Jun 25, 2012 12:03
More thoughts on how I'm learning to be an adult.
"Life as it is. I've lived for over forty years, and I've seen life as it is. Pain! Misery! Cruelty beyond belief! I've heard all the voices of God's noblest creatures: moans of pain from bundles in the street. (snip) And life itself seems lunatic! Who knows where madness lies?! Perhaps to be too practical is madness! To surrender dreams, this may be madness! To seek treasure where there is only trash! Too much sanity may be madness! But maddest of all is to see life as it is, and not as how it should be!" ~Man of La Mancha
Now that I'm over 40, this is more true than ever. Two years ago I realized I was no longer the happy person I had tried to be, with thanks to those who pointed out how I had been changing. I had become accustomed to living life as it is, and commiserating with people that are determined to experience every negative emotion and situation that comes their way. It is easy to focus on the negative, with the self delusion that one is improving oneself by seeing all the flaws around us clearly.

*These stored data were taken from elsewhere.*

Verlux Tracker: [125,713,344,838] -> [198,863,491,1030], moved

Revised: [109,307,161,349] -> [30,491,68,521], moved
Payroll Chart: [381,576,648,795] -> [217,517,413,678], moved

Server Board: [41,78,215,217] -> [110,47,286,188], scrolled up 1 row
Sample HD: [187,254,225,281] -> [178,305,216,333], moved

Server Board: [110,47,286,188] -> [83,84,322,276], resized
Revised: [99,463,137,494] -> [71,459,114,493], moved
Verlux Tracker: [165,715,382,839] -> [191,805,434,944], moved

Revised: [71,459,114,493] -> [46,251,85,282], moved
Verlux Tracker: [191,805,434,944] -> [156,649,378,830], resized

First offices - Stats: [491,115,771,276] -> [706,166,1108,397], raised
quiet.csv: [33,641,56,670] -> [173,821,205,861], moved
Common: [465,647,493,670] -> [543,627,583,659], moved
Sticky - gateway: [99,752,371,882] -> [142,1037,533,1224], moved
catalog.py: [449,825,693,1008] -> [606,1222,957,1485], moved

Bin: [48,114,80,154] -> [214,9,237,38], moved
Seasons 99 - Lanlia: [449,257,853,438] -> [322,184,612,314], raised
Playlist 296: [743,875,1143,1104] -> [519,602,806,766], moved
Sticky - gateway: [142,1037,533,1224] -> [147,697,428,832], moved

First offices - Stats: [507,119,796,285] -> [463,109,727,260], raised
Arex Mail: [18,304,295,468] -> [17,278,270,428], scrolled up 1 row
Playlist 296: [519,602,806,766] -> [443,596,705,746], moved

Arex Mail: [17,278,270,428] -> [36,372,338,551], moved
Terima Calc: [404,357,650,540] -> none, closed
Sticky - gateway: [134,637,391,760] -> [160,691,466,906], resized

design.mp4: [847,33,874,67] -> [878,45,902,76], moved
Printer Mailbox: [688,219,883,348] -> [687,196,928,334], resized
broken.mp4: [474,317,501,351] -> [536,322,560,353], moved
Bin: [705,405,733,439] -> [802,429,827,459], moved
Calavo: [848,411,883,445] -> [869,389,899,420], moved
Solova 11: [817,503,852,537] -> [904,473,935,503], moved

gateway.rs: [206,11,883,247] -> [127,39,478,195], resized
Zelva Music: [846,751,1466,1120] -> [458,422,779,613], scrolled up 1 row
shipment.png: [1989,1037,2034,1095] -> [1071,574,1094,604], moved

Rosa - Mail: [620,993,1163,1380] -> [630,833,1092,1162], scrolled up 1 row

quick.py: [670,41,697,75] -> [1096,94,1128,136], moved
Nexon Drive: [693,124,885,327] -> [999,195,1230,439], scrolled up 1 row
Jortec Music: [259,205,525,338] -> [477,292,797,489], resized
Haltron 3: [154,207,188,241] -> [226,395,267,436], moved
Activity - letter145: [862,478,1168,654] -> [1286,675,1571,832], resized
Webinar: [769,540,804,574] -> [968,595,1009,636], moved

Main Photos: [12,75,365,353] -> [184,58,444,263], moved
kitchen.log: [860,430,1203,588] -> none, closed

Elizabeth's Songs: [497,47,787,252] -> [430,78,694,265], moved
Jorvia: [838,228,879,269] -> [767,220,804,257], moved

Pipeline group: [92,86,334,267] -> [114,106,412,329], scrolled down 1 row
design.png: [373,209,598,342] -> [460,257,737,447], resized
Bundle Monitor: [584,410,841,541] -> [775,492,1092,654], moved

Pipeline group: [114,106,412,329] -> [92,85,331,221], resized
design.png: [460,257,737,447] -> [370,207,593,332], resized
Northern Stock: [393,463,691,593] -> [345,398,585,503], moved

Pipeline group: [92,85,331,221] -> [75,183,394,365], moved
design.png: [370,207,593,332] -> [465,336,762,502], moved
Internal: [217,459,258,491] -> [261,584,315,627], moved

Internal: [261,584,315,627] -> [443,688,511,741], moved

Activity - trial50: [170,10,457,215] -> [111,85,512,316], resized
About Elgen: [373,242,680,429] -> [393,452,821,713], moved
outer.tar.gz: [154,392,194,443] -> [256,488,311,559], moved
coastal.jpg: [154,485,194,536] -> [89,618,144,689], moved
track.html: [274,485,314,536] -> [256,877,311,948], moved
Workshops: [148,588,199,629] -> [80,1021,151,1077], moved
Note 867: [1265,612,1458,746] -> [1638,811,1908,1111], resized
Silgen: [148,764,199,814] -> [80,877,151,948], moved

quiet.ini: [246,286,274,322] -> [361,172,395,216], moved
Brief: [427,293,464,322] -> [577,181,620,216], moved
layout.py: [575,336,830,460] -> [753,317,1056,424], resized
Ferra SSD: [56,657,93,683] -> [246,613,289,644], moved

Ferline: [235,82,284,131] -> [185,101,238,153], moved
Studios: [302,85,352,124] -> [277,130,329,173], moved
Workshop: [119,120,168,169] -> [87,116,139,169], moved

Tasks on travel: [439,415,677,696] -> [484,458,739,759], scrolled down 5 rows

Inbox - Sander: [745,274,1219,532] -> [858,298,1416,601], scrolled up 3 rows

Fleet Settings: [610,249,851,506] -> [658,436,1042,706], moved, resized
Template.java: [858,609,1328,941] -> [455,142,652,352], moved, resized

I say delusion because I really don't believe this is the case. I could dwell on the truth that every single person has let me down in a large or small ways over time and association. I could admit that I have been overly sensitive, and hurt many times. Or I could open my arms wide and embrace the humanity of those I love and care for, and allow them to be as flawed and human as I am.
I believe that it is more important to laugh than to cry. I believe it is more important to forgive than to allow myself to be insulted. I believe that it is more important to be the rag that wipes the dust off the traveler's boot as they come inside my metaphorical home than it is to be the outraged homeowner when someone tracks in mud flung in the outside world. I clearly also love metaphors way too much.
I believe in serious introspection. And I believe that there are times to throw it away and dance in the moment when they come. I believe it is important to hold my fellow dancers up when they stagger, and encourage them to find the steps to their hearts' homes. Life as it is will always provide sharp stones in the road, that will bruise our feet. I choose to sigh then laugh at my sore feet, and try to find companions with similar feet to sit together in a stream where the cool water can wash it away.
It is easy to empathize, and sometimes I think people don't know how deeply I really do understand their negative moments. But I choose not to suffer from the indignities that life as it is heaps upon us, and can only hope they will as well. It is a path, not a destination, to choose to be a happy person, as one does not just wake up one day to discover one is happy forever after, amen. Every moment, every stumble, one has to choose joy, forgiveness, and love. And I know I will forget sometimes, and grouse my way through a moment. I only vow to struggle to let the grousing and grumbling go as often as possible, and live for the next moment rather than being harmed by the last.
Sooner or later, one has to let go all the pain and unhappiness of the past, and say proudly to the universe that I am more than the sum of my experiences. It is not proving to be the easiest set of choices I've ever made, this business of always trying to choose happiness, but I think it's the most fulfilling. It's certainly better than carrying around anger, bitterness, hurt, and pain.
And now I have to decide if sending these musings to my Niece would make a difference or not.